Illustration d’un lectionnaire syriaque de Mossoul – N’oublions pas les chrétiens de Mossoul qui ont tous dû fuir "leur ville" pour la première fois de l’histoire. Le paralytique guéri est assez marrant. Il n’en revient pas de ce qui lui arrive, mais il n’a pas l’air vraiment rassuré. Il a l’air d’avoir peur de recevoir sur la tête le personnage qui paraît tomber du toit… Je ne sais pas qui il est ni ce qu’il fait avec son espèce de baguette très fine. Ni d’ailleurs ce que représente l’espèce de tapis (?) aux arabesques…

Addendum

Excellente et très convaincante remarque de Gottschütz dans les commentaires: il ne s'agit pas du paralytique de ce dimanche mais de celui de la piscine probatique : ce n'est pas un tapis mais la piscine, et l'ange qui remue l'eau (sous les arcades du portique). C'est réconfortant d'avoir des lecteurs intelligents...

Commentaires

  • Marc n'est pas seulement pittoresque. Il est aussi, à travers Pierre dont il était l'interprète, un témoin visuel qui aime les détails concrets. S'il n'a pas lui-même suivi le Christ, il fut pourtant, très certainement, témoin de sa Passion à Jérusalem. C'est pourquoi tout le schéma de la Passion dans les quatre évangiles provient du récit de Marc, auxquels les trois autres, et surtout Jean, ont pu ajouter des renseignements authentiques.
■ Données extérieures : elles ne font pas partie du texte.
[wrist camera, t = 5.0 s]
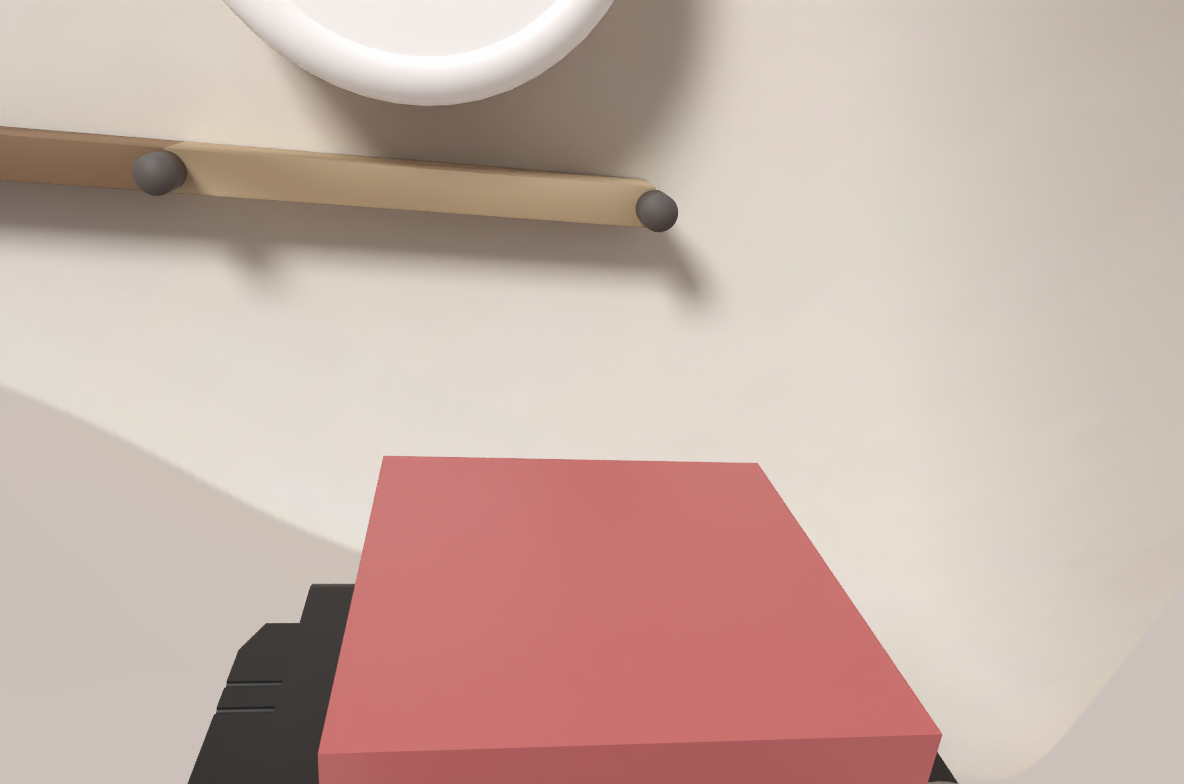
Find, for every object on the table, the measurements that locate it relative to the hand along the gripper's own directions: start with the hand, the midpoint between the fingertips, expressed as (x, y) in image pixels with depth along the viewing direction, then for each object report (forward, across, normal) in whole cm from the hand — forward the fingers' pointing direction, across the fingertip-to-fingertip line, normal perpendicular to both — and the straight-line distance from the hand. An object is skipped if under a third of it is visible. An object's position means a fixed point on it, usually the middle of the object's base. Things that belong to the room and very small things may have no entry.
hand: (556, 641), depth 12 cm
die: (+1, 0, 0) cm, 1 cm away
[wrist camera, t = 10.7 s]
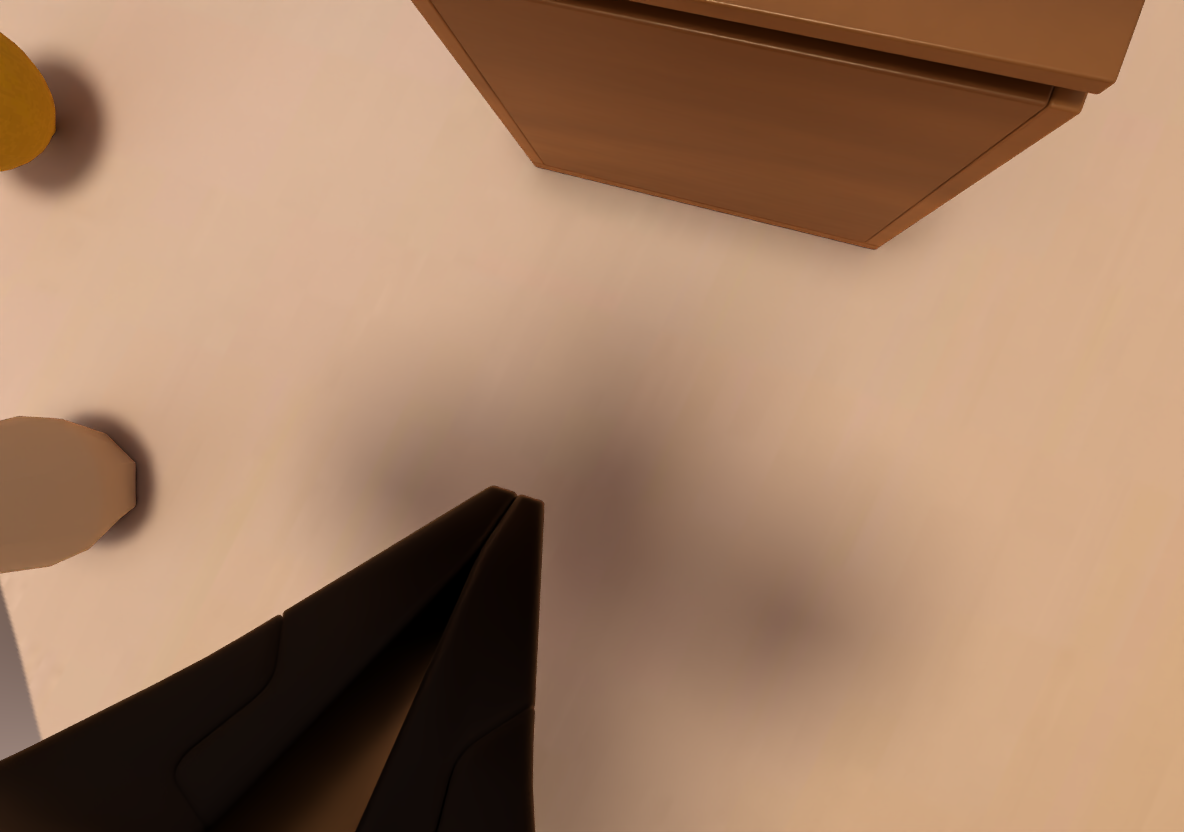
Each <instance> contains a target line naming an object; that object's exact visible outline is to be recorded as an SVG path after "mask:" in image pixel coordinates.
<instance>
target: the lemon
mask: <svg viewBox="0 0 1184 832" xmlns="http://www.w3.org/2000/svg"><path fill="white" fill-rule="evenodd" d="M55 121H56V119H55V106H54V101H53V97H52V95H51V92H50V90H49V88H48V86H47V83H46V81H45V79H44V78H43V76H42V74H41V73H40V71H39V70H38V69H37V68H36V66H35V65H34V64H33V63H32V61H31V60H30V59H29V58H28V56H27V55H26V54H25V53H24V52H23V51H22V50H21V49H20V48H19V47H18V46H17V45H16V44H15V43H14V42H12V41H11V40H10V39H8V38H7V37H6V36H5V35H3V34H2V33H1V32H0V171H6V170H11V169H13V168H16V167H18V166H21V165H23V164H26V163H28V162H30V161H31V160H33V159H34V158H35V157H37V156H38V155H39V154H40V153H42V152H43V151H44V149H45V148H46V146H47V145H48V144H49V142H50V139H51V137H52V135H54V133H55V131H56V125H55Z"/></svg>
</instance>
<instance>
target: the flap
mask: <svg viewBox="0 0 1184 832" xmlns="http://www.w3.org/2000/svg"><path fill="white" fill-rule="evenodd" d="M629 1H634V2H639V3H644V4H649V5H653V6H658V7H663V8H668V9H673V10H678V11H683V12H688V13H693V14H698V15H703V16H708V17H713V18H718V19H723V20H728V21H733V22H738V23H743V24H748V25H753V26H758V27H763V28H768V29H773V30H778V31H783V32H788V33H793V34H798V35H803V36H808V37H813V38H818V39H823V40H828V41H833V42H838V43H843V44H848V45H853V46H858V47H863V48H868V49H873V50H878V51H883V52H888V53H893V54H898V55H903V56H908V57H913V58H918V59H923V60H928V61H933V62H938V63H943V64H948V65H953V66H958V67H963V68H968V69H973V70H978V71H983V72H988V73H993V74H998V75H1003V76H1008V77H1013V78H1018V79H1023V80H1028V81H1033V82H1038V83H1043V84H1048V85H1053V86H1058V87H1063V88H1068V89H1072V90H1077V91H1082V92H1087V93H1092V94H1099V93H1101V92H1102V91H1104V90H1105V89H1107V88H1108V87H1110V86H1111V85H1112V84H1114V83H1115V82H1116V80H1117V77H1118V74H1119V71H1120V69H1121V66H1122V63H1123V60H1124V57H1125V55H1126V52H1127V49H1128V46H1129V44H1130V41H1131V38H1132V35H1133V32H1134V30H1135V27H1136V24H1137V21H1138V19H1139V16H1140V13H1141V10H1142V7H1143V5H1144V2H1145V0H629Z"/></svg>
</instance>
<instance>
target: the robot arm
mask: <svg viewBox="0 0 1184 832" xmlns="http://www.w3.org/2000/svg"><path fill="white" fill-rule="evenodd" d="M543 527H544V502H543V501H541V500H538V499H535V498H532V497H529V496H526V495H522V494H521V495H519V496H517V494H516V493H515V492H513V491H510V490H507V489H504V488H501V487H498V486H490V487H488V488H486V489H484V490H483V491H481V492H480V493H478V494H476V495H475V496H473V497H471V498H470V499H468V500H466V501H465V502H463V503H461V504H460V505H458V506H456V507H455V508H453V509H452V510H450V511H448V512H447V513H445V514H443V515H442V516H440V517H438V518H437V519H435V520H433V521H432V522H430V523H429V524H427V525H425V526H424V527H422V528H420V529H419V530H417V531H415V532H414V533H412V534H410V535H409V536H407V537H406V538H404V539H402V540H401V541H399V542H397V543H396V544H394V545H392V546H391V547H389V548H387V549H386V550H384V551H382V552H381V553H379V554H378V555H376V556H374V557H373V558H371V559H369V560H368V561H366V562H364V563H363V564H361V565H359V566H358V567H356V568H355V569H353V570H351V571H350V572H348V573H346V574H345V575H343V576H341V577H340V578H338V579H336V580H335V581H333V582H332V583H330V584H328V585H327V586H325V587H323V588H322V589H320V590H318V591H317V592H315V593H313V594H312V595H310V596H308V597H307V598H305V599H304V600H302V601H300V602H299V603H297V604H295V605H294V606H292V607H290V608H289V609H287V610H285V611H284V613H283V617H282V616H281V615H277V616H275V617H274V618H272V619H270V620H269V621H267V622H265V623H264V624H262V625H260V626H259V627H257V628H255V629H254V630H252V631H250V632H249V633H247V634H245V635H244V636H242V637H240V638H238V639H237V640H235V641H233V642H231V643H230V644H228V645H226V646H225V647H223V648H221V649H219V650H218V651H216V652H214V653H212V654H211V655H209V656H207V657H205V658H204V659H202V660H200V661H198V662H196V663H194V664H192V665H190V666H188V667H186V668H185V669H183V670H181V671H179V672H177V673H175V674H173V675H171V676H169V677H167V678H166V679H164V680H162V681H160V682H158V683H156V684H154V685H152V686H150V687H148V688H146V689H144V690H142V691H140V692H138V693H136V694H134V695H132V696H130V697H128V698H126V699H124V700H122V701H120V702H118V703H116V704H114V705H112V706H110V707H108V708H106V709H104V710H102V711H100V712H98V713H96V714H94V715H92V716H90V717H88V718H86V719H84V720H82V721H80V722H78V723H76V724H74V725H72V726H70V727H68V728H66V729H64V730H62V731H60V732H58V733H56V734H54V735H52V736H50V737H48V738H46V739H44V740H42V741H40V742H38V743H37V744H34V745H32V746H30V747H28V748H26V749H24V750H22V751H20V752H18V753H16V754H14V755H12V756H9V757H8V758H5V759H3V760H1V761H0V832H535V818H534V799H533V741H534V720H535V711H534V706H535V693H536V672H537V651H538V631H539V610H540V589H541V568H542V547H543Z"/></svg>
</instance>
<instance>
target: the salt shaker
mask: <svg viewBox="0 0 1184 832" xmlns="http://www.w3.org/2000/svg"><path fill="white" fill-rule="evenodd" d="M135 506H136V463H135V462H134V461H133V460H132V459H131V458H130V457H129V456H128V455H127V454H126V453H125V452H124V451H123V450H122V449H121V448H120V447H119V446H118V445H117V444H116V443H115V442H114V441H113V440H112V439H111V438H110V437H109V436H108V435H107V434H106V433H103V432H100V431H97V430H94V429H91V428H88V427H85V426H82V425H79V424H76V423H73V422H70V421H67V420H64V419H56V418H43V417H26V416H17V417H13V418H9V419H5V420H1V421H0V573H7V572H14V571H21V570H28V569H35V568H42V567H49V566H52V565H54V564H57V563H59V562H61V561H63V560H66V559H68V558H70V557H72V556H75V555H77V554H79V553H81V552H84V551H86V550H88V549H89V548H90V547H91V546H93V545H94V544H95V543H96V542H97V541H98V540H99V539H100V538H101V537H102V536H103V535H104V534H105V533H106V532H107V531H108V530H109V529H110V528H111V527H112V526H113V525H114V524H115V523H116V522H117V521H118V520H119V519H120V518H121V517H123V516H124V515H125V514H126V513H128V512H129V511H130V510H131V509H133V508H134V507H135Z"/></svg>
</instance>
  • Pourriez-vous indiquer où trouve-t-on dans le NT le verbe pardonner? Je vois bien la différence entre pardonner et remettre les péchés, mais par exemple en Matt 18,21 et 18,35, et dans le Pater, c'est toujours le même verbe "aphairéô". En latin il y a parcere, mais est-il utilisé dans le NT dans le sens de pardonner (avec l'intention de le distinguer de remettre les péchés)?

  • Vous avez raison. Dans le grec du Nouveau Testament il n'y a qu'un seul verbe, qui est aphiémi : ἀφίημι, dont le sens, en grec classique, est très vague et dépend du contexte: envoyer, abandonner, laisser aller, etc. Dans le Nouveau Testament, il a le sens d'abandonner une créance, remettre une dette (la dette du péché). C'est son sens principal, et c'est celui que souligne Jésus dans ce passage. Plus loin, dans le même Evangile selon saint Marc, Jésus dira que si l'on ne pardonne pas à son prochain Dieu ne nous pardonnera pas non plus. C'est le même verbe, et c'est celui du Pater. Que le latin traduira par "dimittere", et le français par "pardonner". Le point de vue est celui de la moralité humaine: je dois pardonner si je veux que Dieu me pardonne. Mais Jésus montre que de la part de Dieu cela va bien plus loin: il ne se contente pas de pardonner, il efface réellement la dette.

    Ici, Jésus, en tant qu'homme, n'a rien à pardonner au paralytique, qui ne lui a rien fait. Il s'agit donc forcément de "remettre", ce que les pharisiens ont tout de suite compris malgré l'ambiguïté du terme grec.

  • J'ai l'impression que l'illustration ne se rapporte pas au paralytique d'aujourd'hui, mais au grabataire de la piscine que l'Ange vient agiter...

  • Les chrétiens de Mossoul ont fui effectivement et vivent maintenant à Erbil - capitale du Kurdistan irakien - dans le quartier chrétien d'Ankawa.
    J'ai assisté à plusieurs messes là-bas et à plusieurs reprises l'église St Joseph a été plongée dans le noir absolu suite à une panne de courant.
    Sur ce sujet, je propose un petit article par ici :
    http://leblogdegrog.blogspot.com/2015/09/sans-lui-les-kurdes-ne-pourraient-pas.html

  • Les rapports entre Évangiles doivent peut-être mis en rapport avec le contexte de leur rédaction ; pour ceux que cela intéresse, voici un lien vers les travaux du Père Frédéric Guigain selon qui les Synoptiques plaquent les trois années du ministère public su Seigneur sur les cycles de la prédication synagogale ; la table de correspondance qu'il établit entre les lectures de l'AT selon le cycle liturgique juif au premier siècle et l'ordre de chaque synoptique (ici Matthieu) est en tout cas intéressante ; si cela est vrai, cela mériterait d'être davantage connu car cela expliquerait bien des choses.